Protect your job...perhaps by learning new tech goodies

It is in the news so much recently that there is no avoiding the fact we are either in or about to go in to a recession (here in the UK that is). There is already job losses in the tech industry, wether these losses were going to happen anyway, and now is a good time to blame the economic outlook is not a topic I am trying to cover; this has been covered here. What I am trying to address really is how do you protect your job? And if you do loose your job, how do you improve your chances of getting straight back in to employment?

As you are most likely aware, ASP.Net MVC has gone beta and Silverlight 2 is out. Are you going to learn about them. What about all the other new and not so new goodies that are coming out of Microsoft?

new_ms_technologies

This is my simple attempt at placing where I see these new technologies laying. Personally I am mostly working in the web world, although up until quite recently I have been moving more in to the windows development world. As it seems that Microsoft is concentrating more on web stuff than Windows stuff recently, it would be in my best interests to stay up to date with these new web related technologies and instead of becoming a jack of all and a master of none, not devote too much time using the new Windows stuff.
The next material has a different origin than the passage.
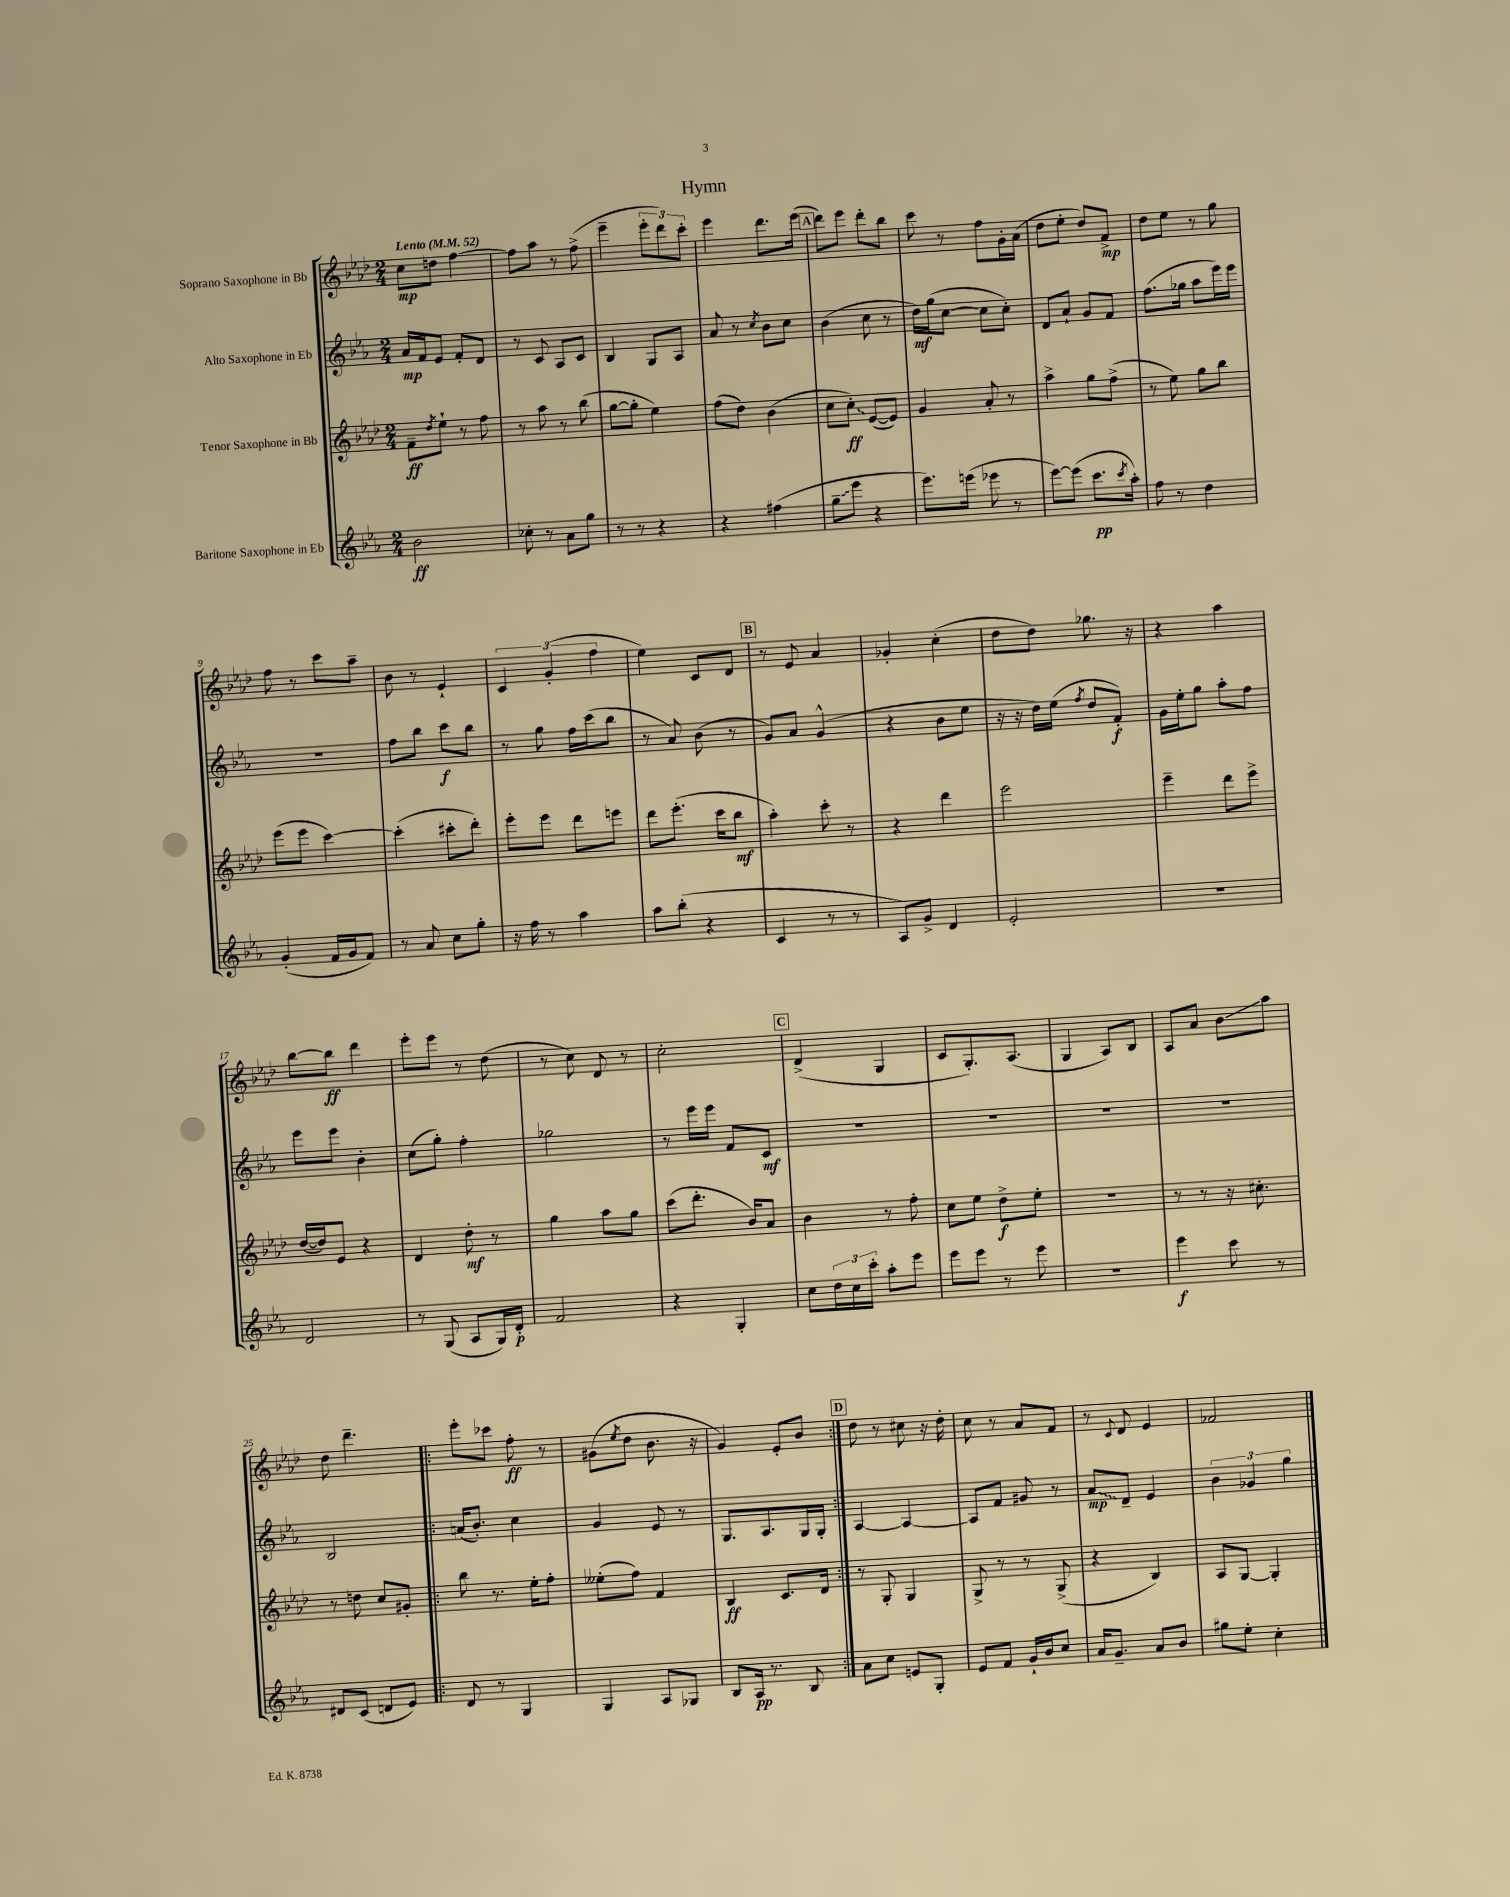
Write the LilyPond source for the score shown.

Scott Hanselman has now published the results of his survey looking into what .Net technologies were being used out there.

[http://www.hanselman.com/blog/SurveyRESULTSWhatNETFrameworkFeaturesDoYouUse.aspx]

Taking out WebForms and WindowForms, it seems that the respondents are mainly using AJAX, ASMX, WCF, ADO DataSets and then Linq to SQL. Interestingly MVC is ahead of WPF even though it is still in beta, could we expect this number to shoot up when it gets released in its final form?

As the tech industry squeezes itself, opportunities may arise for the developer wanting to learn this new stuff. Projects can be put on the back burner leaving what would be development time passed over to maintenance and leveraging the technology already in use.  Part of this time could be spent learning or researching for possible future projects, perhaps creating dummy test projects which could then be demoed to the higher ups. This may be the time to go back to our primeval instincts and get the upper hand to survive what the scaremongers say could be a very difficult time ahead (it could also turn out to be not as bad as they fear, but we don't have the power of hindsight).

It is of course down to a number of things as to why a person may become unemployed, it's just that it may be in your interest to better position yourself to try and fend that situation off.

1 Comment

  • We haven't even moved to Visual Studio 2008 in my workplace. There will always be work in web development because a recession just encourages people to start online businesses with little upfront costs.